*WHAT IS BEING ASKED:*
Scan the data beneath this task and copy each line that includes "conformal".

----

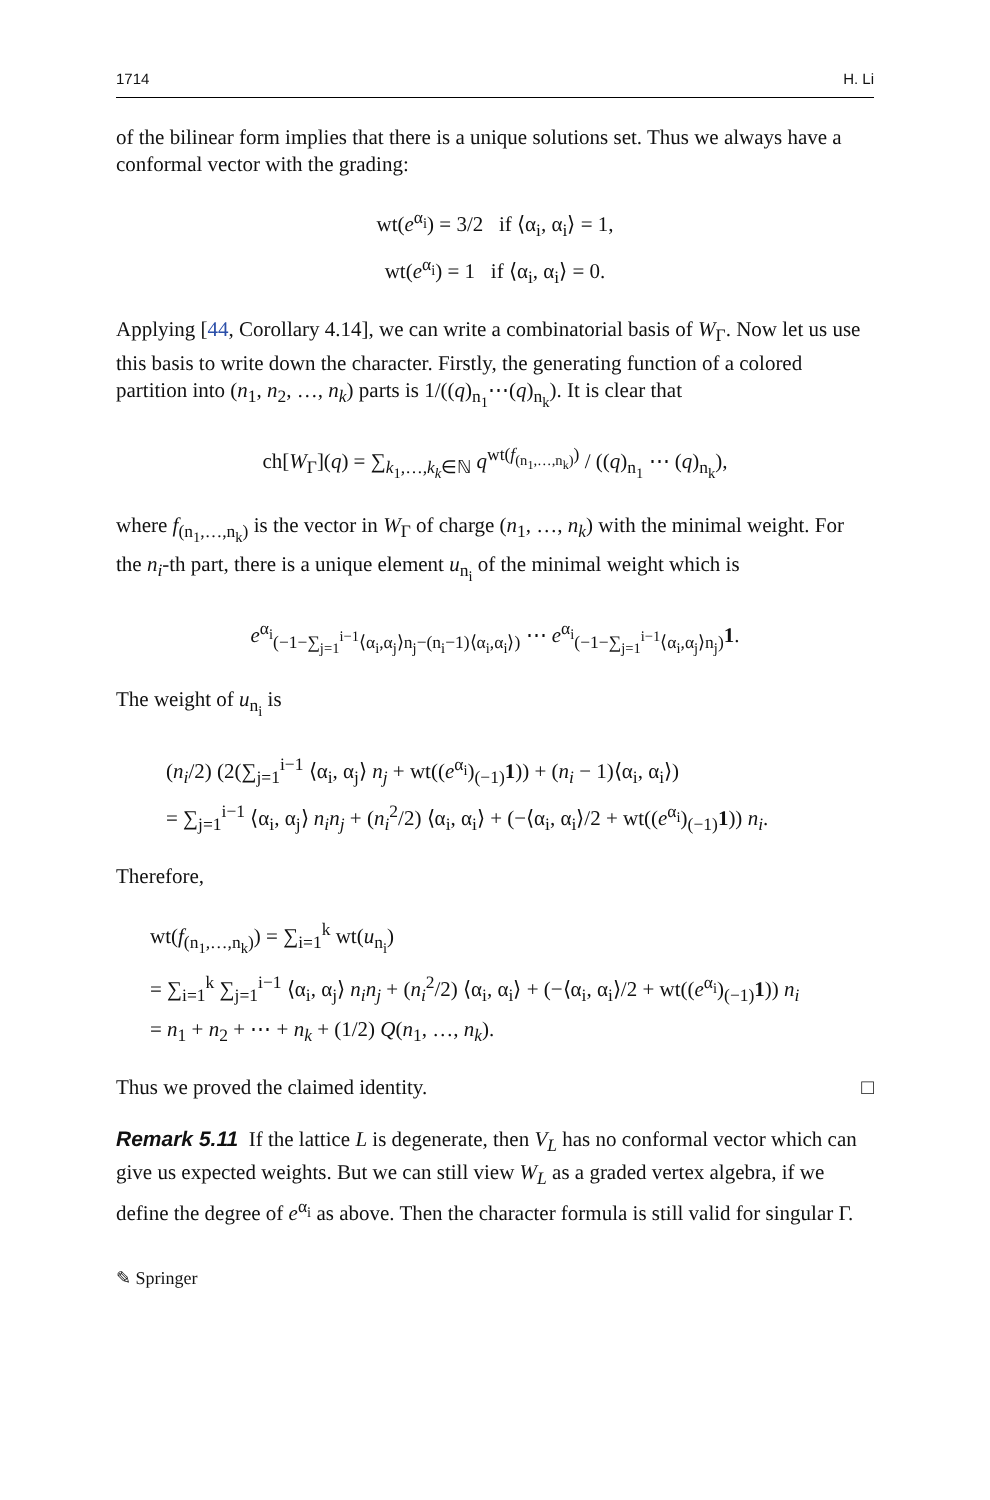1714 H. Li
of the bilinear form implies that there is a unique solutions set. Thus we always have a conformal vector with the grading:
wt(e<sup>α<sub>i</sub></sup>) = 3/2 if ⟨α<sub>i</sub>, α<sub>i</sub>⟩ = 1,
wt(e<sup>α<sub>i</sub></sup>) = 1 if ⟨α<sub>i</sub>, α<sub>i</sub>⟩ = 0.
Applying [44, Corollary 4.14], we can write a combinatorial basis of W<sub>Γ</sub>. Now let us use this basis to write down the character. Firstly, the generating function of a colored partition into (n<sub>1</sub>, n<sub>2</sub>, …, n<sub>k</sub>) parts is 1/((q)<sub>n<sub>1</sub></sub>⋯(q)<sub>n<sub>k</sub></sub>). It is clear that
ch[W<sub>Γ</sub>](q) = ∑<sub>k<sub>1</sub>,…,k<sub>k</sub>∈ℕ</sub> q<sup>wt(f<sub>(n<sub>1</sub>,…,n<sub>k</sub>)</sub>)</sup> / ((q)<sub>n<sub>1</sub></sub> ⋯ (q)<sub>n<sub>k</sub></sub>),
where f<sub>(n<sub>1</sub>,…,n<sub>k</sub>)</sub> is the vector in W<sub>Γ</sub> of charge (n<sub>1</sub>, …, n<sub>k</sub>) with the minimal weight. For the n<sub>i</sub>-th part, there is a unique element u<sub>n<sub>i</sub></sub> of the minimal weight which is
e<sup>α<sub>i</sub></sup><sub>(−1−∑<sub>j=1</sub><sup>i−1</sup>⟨α<sub>i</sub>,α<sub>j</sub>⟩n<sub>j</sub>−(n<sub>i</sub>−1)⟨α<sub>i</sub>,α<sub>i</sub>⟩)</sub> ⋯ e<sup>α<sub>i</sub></sup><sub>(−1−∑<sub>j=1</sub><sup>i−1</sup>⟨α<sub>i</sub>,α<sub>j</sub>⟩n<sub>j</sub>)</sub>1.
The weight of u<sub>n<sub>i</sub></sub> is
(n<sub>i</sub>/2) (2(∑<sub>j=1</sub><sup>i−1</sup> ⟨α<sub>i</sub>, α<sub>j</sub>⟩ n<sub>j</sub> + wt((e<sup>α<sub>i</sub></sup>)<sub>(−1)</sub>1)) + (n<sub>i</sub> − 1)⟨α<sub>i</sub>, α<sub>i</sub>⟩)
= ∑<sub>j=1</sub><sup>i−1</sup> ⟨α<sub>i</sub>, α<sub>j</sub>⟩ n<sub>i</sub>n<sub>j</sub> + (n<sub>i</sub><sup>2</sup>/2) ⟨α<sub>i</sub>, α<sub>i</sub>⟩ + (−⟨α<sub>i</sub>, α<sub>i</sub>⟩/2 + wt((e<sup>α<sub>i</sub></sup>)<sub>(−1)</sub>1)) n<sub>i</sub>.
Therefore,
wt(f<sub>(n<sub>1</sub>,…,n<sub>k</sub>)</sub>) = ∑<sub>i=1</sub><sup>k</sup> wt(u<sub>n<sub>i</sub></sub>)
= ∑<sub>i=1</sub><sup>k</sup> ∑<sub>j=1</sub><sup>i−1</sup> ⟨α<sub>i</sub>, α<sub>j</sub>⟩ n<sub>i</sub>n<sub>j</sub> + (n<sub>i</sub><sup>2</sup>/2) ⟨α<sub>i</sub>, α<sub>i</sub>⟩ + (−⟨α<sub>i</sub>, α<sub>i</sub>⟩/2 + wt((e<sup>α<sub>i</sub></sup>)<sub>(−1)</sub>1)) n<sub>i</sub>
= n<sub>1</sub> + n<sub>2</sub> + ⋯ + n<sub>k</sub> + (1/2) Q(n<sub>1</sub>, …, n<sub>k</sub>).
Thus we proved the claimed identity. □
Remark 5.11 If the lattice L is degenerate, then V<sub>L</sub> has no conformal vector which can give us expected weights. But we can still view W<sub>L</sub> as a graded vertex algebra, if we define the degree of e<sup>α<sub>i</sub></sup> as above. Then the character formula is still valid for singular Γ.
✎ Springer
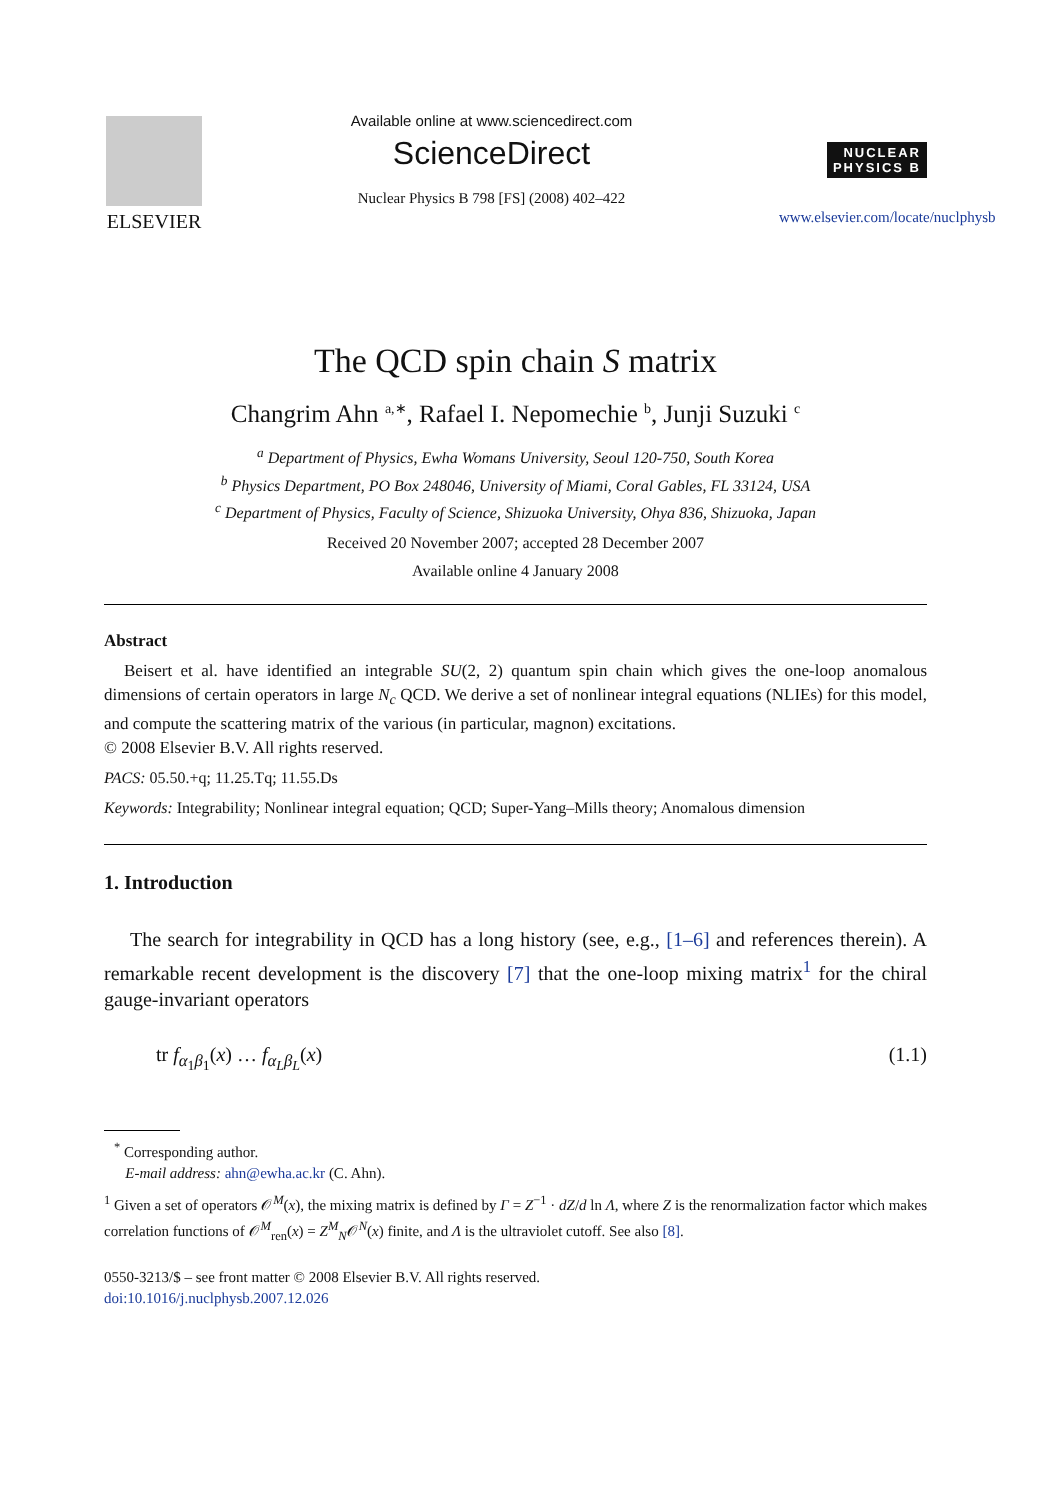ELSEVIER
Available online at www.sciencedirect.com
ScienceDirect
Nuclear Physics B 798 [FS] (2008) 402–422
NUCLEAR
PHYSICS B
www.elsevier.com/locate/nuclphysb
The QCD spin chain S matrix
Changrim Ahn <sup>a,∗</sup>, Rafael I. Nepomechie <sup>b</sup>, Junji Suzuki <sup>c</sup>
<sup>a</sup> Department of Physics, Ewha Womans University, Seoul 120-750, South Korea
<sup>b</sup> Physics Department, PO Box 248046, University of Miami, Coral Gables, FL 33124, USA
<sup>c</sup> Department of Physics, Faculty of Science, Shizuoka University, Ohya 836, Shizuoka, Japan
Received 20 November 2007; accepted 28 December 2007
Available online 4 January 2008
Abstract
Beisert et al. have identified an integrable SU(2, 2) quantum spin chain which gives the one-loop anomalous dimensions of certain operators in large N<sub>c</sub> QCD. We derive a set of nonlinear integral equations (NLIEs) for this model, and compute the scattering matrix of the various (in particular, magnon) excitations.
© 2008 Elsevier B.V. All rights reserved.
PACS: 05.50.+q; 11.25.Tq; 11.55.Ds
Keywords: Integrability; Nonlinear integral equation; QCD; Super-Yang–Mills theory; Anomalous dimension
1. Introduction
The search for integrability in QCD has a long history (see, e.g., [1–6] and references therein). A remarkable recent development is the discovery [7] that the one-loop mixing matrix<sup>1</sup> for the chiral gauge-invariant operators
tr f<sub>α<sub>1</sub>β<sub>1</sub></sub>(x) … f<sub>α<sub>L</sub>β<sub>L</sub></sub>(x) (1.1)
<sup>*</sup> Corresponding author.
E-mail address: ahn@ewha.ac.kr (C. Ahn).
<sup>1</sup> Given a set of operators 𝒪<sup>M</sup>(x), the mixing matrix is defined by Γ = Z<sup>−1</sup> · dZ/d ln Λ, where Z is the renormalization factor which makes correlation functions of 𝒪<sup>M</sup><sub>ren</sub>(x) = Z<sup>M</sup><sub>N</sub>𝒪<sup>N</sup>(x) finite, and Λ is the ultraviolet cutoff. See also [8].
0550-3213/$ – see front matter © 2008 Elsevier B.V. All rights reserved.
doi:10.1016/j.nuclphysb.2007.12.026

----

*ANSWER TO THIS PROBLEM:*
of the bilinear form implies that there is a unique solutions set. Thus we always have a conformal vector with the grading:
Remark 5.11 If the lattice L is degenerate, then V<sub>L</sub> has no conformal vector which can give us expected weights. But we can still view W<sub>L</sub> as a graded vertex algebra, if we define the degree of e<sup>α<sub>i</sub></sup> as above. Then the character formula is still valid for singular Γ.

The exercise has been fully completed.